Google also announced different versions of its model. The lightest one, “Gecko,” is primed for smartphone integration which means you’ll be able to run it locally on your own Android device. Google also developed other more capable and powerful versions: Otter, Bison, and Unicorn.
For context, the most powerful version of the previous PaLM was trained on 540 billion parameters (3X the parameters used for GPT-3.5). Google didn’t disclose any more characteristics about these PaLM2-based models.
Bard vs ChatGPT: A five-minute comparison
Decrypt compared both models, and the results were very satisfactory. First, we asked it to translate a couple of phrases from English to Spanish and vice versa. These were phrases that, if translated literally, would not make any sense. Both provided a good result, but Google gave us more context to properly understand their meaning, not just their translation.

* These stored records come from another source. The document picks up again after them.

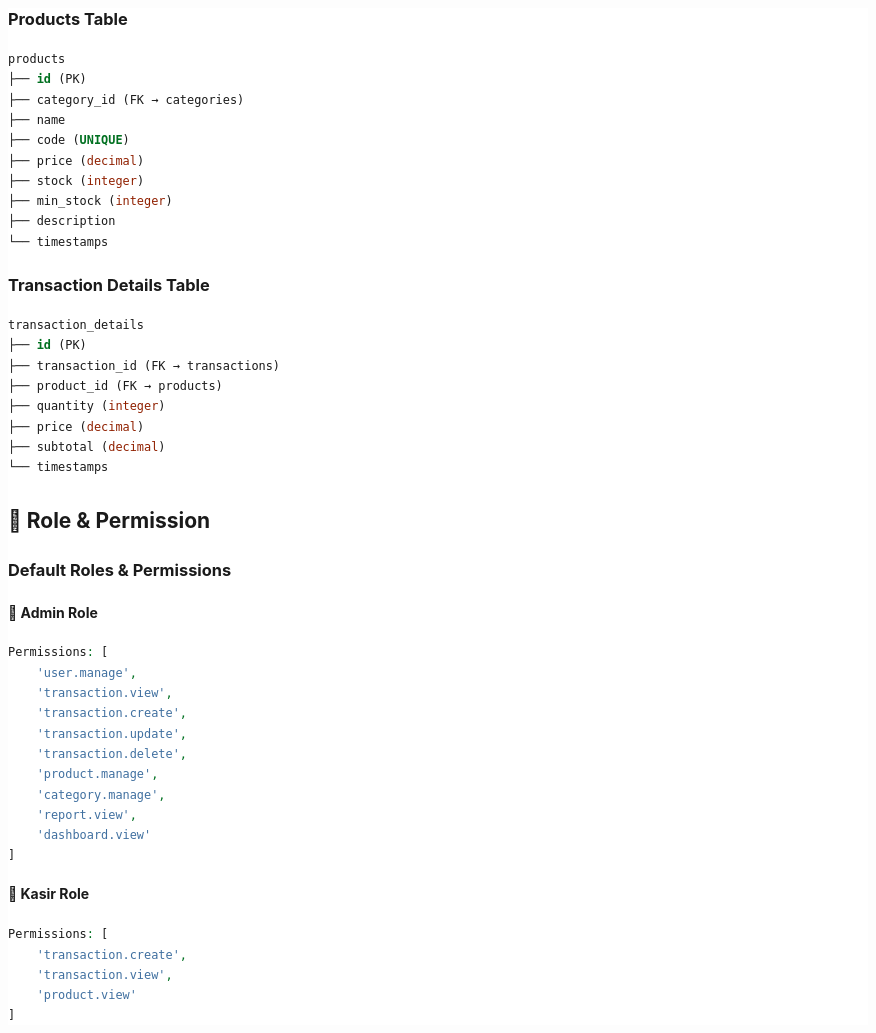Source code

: ### Products Table
```sql
products
├── id (PK) 
├── category_id (FK → categories)
├── name
├── code (UNIQUE)
├── price (decimal)
├── stock (integer)
├── min_stock (integer)
├── description
└── timestamps
```

### Transaction Details Table
```sql
transaction_details
├── id (PK)
├── transaction_id (FK → transactions)
├── product_id (FK → products)
├── quantity (integer)
├── price (decimal)
├── subtotal (decimal)
└── timestamps
```

## 👥 Role & Permission

### Default Roles & Permissions

#### 🎯 Admin Role
```php
Permissions: [
    'user.manage',
    'transaction.view',
    'transaction.create', 
    'transaction.update',
    'transaction.delete',
    'product.manage',
    'category.manage',
    'report.view',
    'dashboard.view'
]
```

#### 🎯 Kasir Role
```php
Permissions: [
    'transaction.create',
    'transaction.view',
    'product.view'
]
```
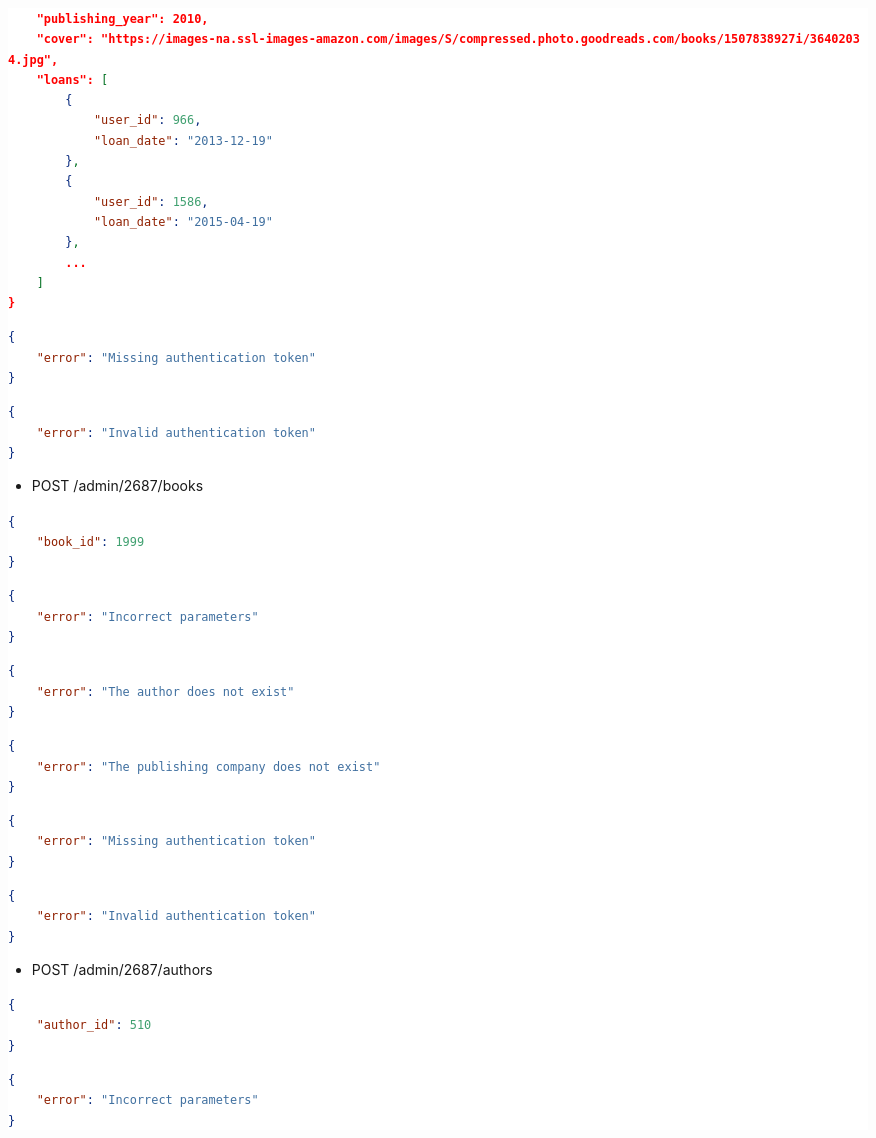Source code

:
 ```json
    "publishing_year": 2010,
    "cover": "https://images-na.ssl-images-amazon.com/images/S/compressed.photo.goodreads.com/books/1507838927i/36402034.jpg",
    "loans": [
        {
            "user_id": 966,
            "loan_date": "2013-12-19"
        },
        {
            "user_id": 1586,
            "loan_date": "2015-04-19"
        },
        ...
    ]
}
```
```json
{
    "error": "Missing authentication token"
}
```
```json
{
    "error": "Invalid authentication token"
}
```
- POST /admin/2687/books
```json
{
    "book_id": 1999
}
```
```json
{
    "error": "Incorrect parameters"
}
```
```json
{
    "error": "The author does not exist"
}
```
```json
{
    "error": "The publishing company does not exist"
}
```
```json
{
    "error": "Missing authentication token"
}
```
```json
{
    "error": "Invalid authentication token"
}
```
- POST /admin/2687/authors
```json
{
    "author_id": 510
}
```
```json
{
    "error": "Incorrect parameters"
}
```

When it comes to coding, Bard is a clear winner. Supporting over 20 programming languages, it can help professionals with code generation, explanation, and debugging. ChatGPT is also able to generate snippets of code, but it takes a considerably longer time. In our test, we asked both chatbots to create a simple HTML file with a button that shows an emoji every time we press it; ChatGPT took about 30 seconds, whereas Bard provided an answer almost immediately.
Internet connectivity is also a major plus. We asked the two models for the differences between OpenAI’s GPT-4 and Google’s PaLM2. ChatGPT couldn’t reply because it was limited to information from before 2021. Bard said this:
It then provided more details and technical information about each model.
We cheated a little bit and asked the same question to Microsoft’s Bing—which also uses GPT-4. It said: “GPT-4 is larger and has been trained on a wider variety of data, which gives it a wider range of capabilities … PaLM 2 is smaller and has been trained on a more focused dataset, which gives it better accuracy and less bias.”
Bing provided sources to back up its information. Bard didn’t. This can make it easier to spot possible fake news, unbacked claims, and hallucinations. Also, ChatGPT let us access our previous interactions, whereas Bard only showed us the title of our queries and nothing else.
Conclusion
People have been using ChatGPT for a while, which is key for prompt engineering, tips sharing, and social adoption (ChatGPT has become a household name in tech–Bard hasn’t yet). However, the fact that Bard is free and the GPT4-powered version of ChatGPT is $20 a month could be key to giving the trophy to Google’s chatbot, for now.
OpenAI has promised to update ChatGPT to make it multimodal and compatible with plugins, and Google is doing pretty much the same. In this era of AI-powered chatbots, Google, Microsoft, and Meta are vying to provide the most innovative and powerful offerings.
While OpenAI’s ChatGPT had the early mover advantage when it launched in September 2022, Google is not one to be left behind.